The UGL resembles that of a recognizable camshaft but has large, oversized lobes that have yet to be ground into a specific profile. In fact, CPG cuts their cores with enough extra material on the lobes that four-or-five different finished profiles could be made from it, thus saving waste and material. Next, each UGL is heat-treated and straightened before being placed back on the grinder where the journals and face cuts are made. Then, the lobes are ground into the pre-programmed profile. Finally, each camshaft is hand polished to a smooth, flawless luster.
Once complete, each and every camshaft goes under the microscope at CPG’s quality control department. A bank of digital CMM’s (Coordinate Measure Machines), surface gauges and hardness testers verify that the camshaft is up to CPG’s requirements. COMP is a 24-hour outfit, running its shop all day with two 12-hour shifts. The toll is less on the machine than the worker, as each cam spec machine needs only one hour in 24 to be shut down.
Finally, the camshaft is taken to the shipping department (where we began our tour). There, the cam is bagged, boxed and packaged with all of the paperwork and any included items (such as decals). For those high volume catalog grinds, the packaged camshaft will then go on the shelf, awaiting later distribution to a large retailer. For the short-run, specialty-ordered camshafts, they will be immediately shipped out. “From here, we can have it on a FedEx truck and on a plane within 45 minutes,“ concluded Goodwin. Through this process, COMP can produce and ship several thousand camshafts a month.
But again, the COMP Performance Group is much more than valve train. Goodwin took our tour further, “Not too many people get to see this side of COMP,” he prefaced, unlocking the sound-deadening doors to the Research & Development department. Rows of engines, be them test mules for the engine dyno, or customer’s powerplants destined for competition, sat on engine stands throughout, interspersed with work benches littered with prototypes we were asked not to photograph. The expected ratio of GM and Ford engines-to-Mopar was found, but we noticed two all-aluminum Gen II Hemis, a faded-orange 440 HP Wedge and a 6.1L SRT8 Gen III, ensuring that COMP was busy working on new performance parts for the fabled elephant.
Next door to the engine dyno was COMP’s own Spintron engine testing system. A windowed engine block sat on a stand; piercing the hole was an arm outfitted high-speed sensors and cameras to record valve-spring seat pressure, coil dynamics, camshaft/pushrod flex, and lifter movement as a high-torque electric motor drives the engine well past conventional rpms.

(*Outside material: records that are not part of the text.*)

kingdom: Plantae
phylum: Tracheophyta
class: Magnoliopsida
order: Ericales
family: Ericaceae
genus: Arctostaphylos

Opposite the room was a chassis dyno with two test vehicles used for a variety of tests, near it, a row of differing crate motors – Coyote 5.0s, LS plants, big block Chevrolets, etc.

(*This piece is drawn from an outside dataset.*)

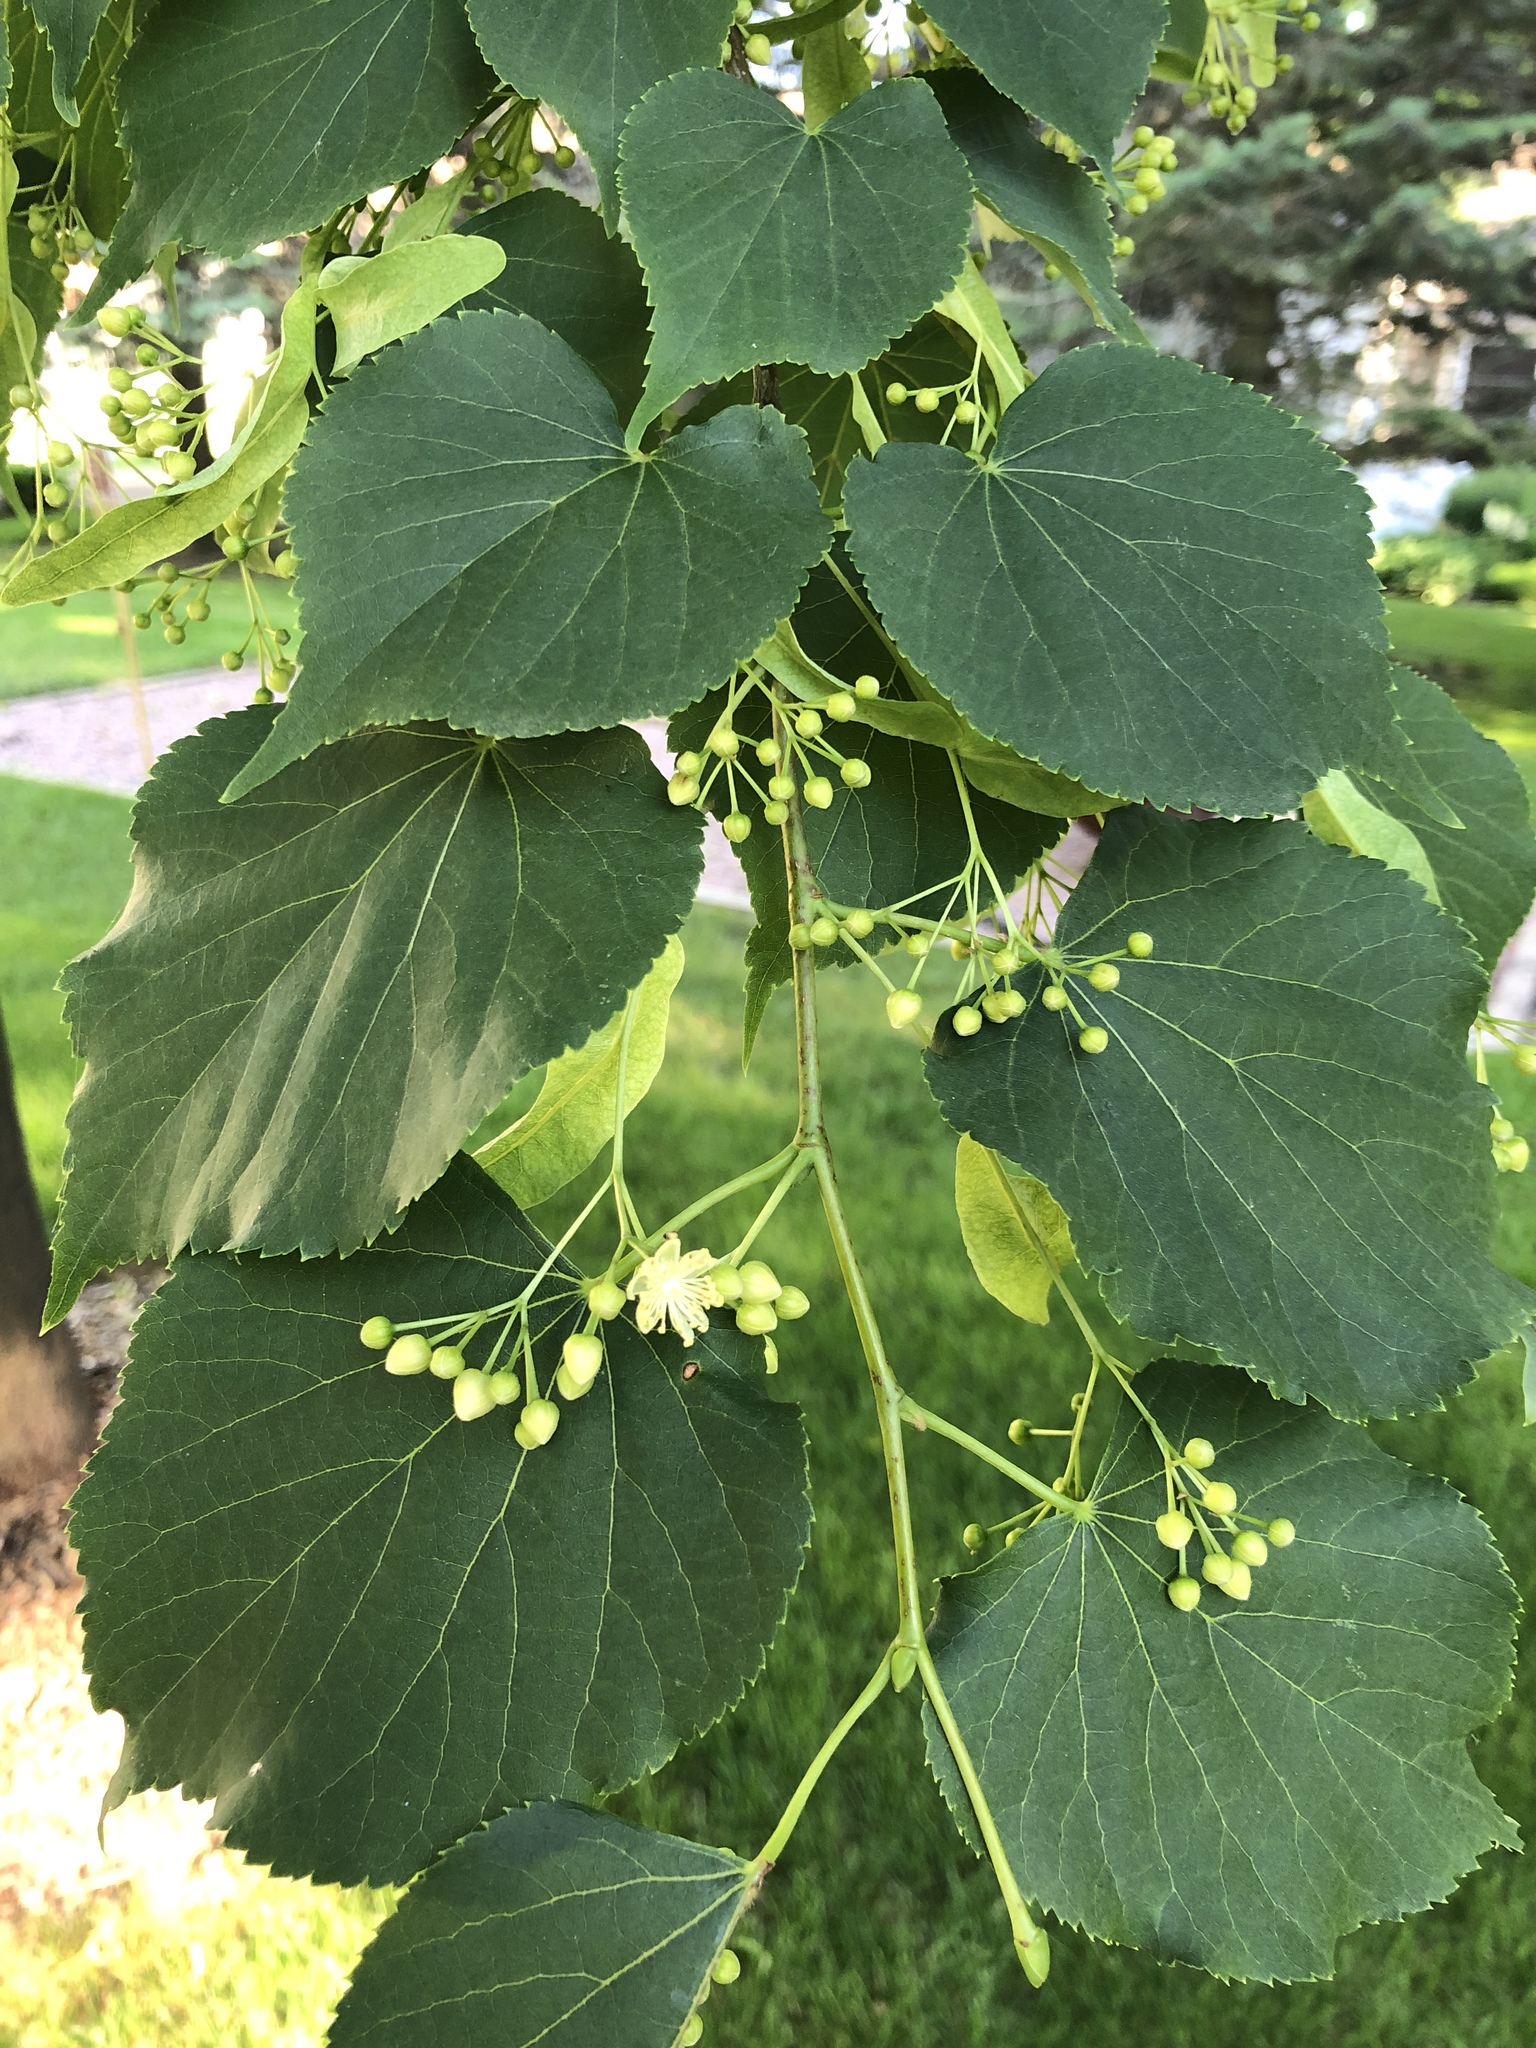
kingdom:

While COMP and its valve train components constituted the core of our tour, the vastness of the expanding COMP Performance Group remained unseen. The Olive Branch, Mississippi building houses much of the TCI Automotive division as well as a new studio for in-house tech videos. With the ever-growing popularity of self-learning, adaptive fuel injection, FAST (Fuel Air Spark Technology) continues to set new benchmarks for the industry.
Sure enough, the COMP building has grown by several thousand feet since its early days, both by expansion and erecting new and auxiliary divisions, but it is still just a rock’s throw from the crushed granite berm of those same railroad tracks where it started. And we suppose that speaks to the spirit of the company as well: while it too has grown to encompass a far larger sphere of the industry, COMP Cams (and CPG) is still very much rooted to its tradition of top quality performance parts and superior service.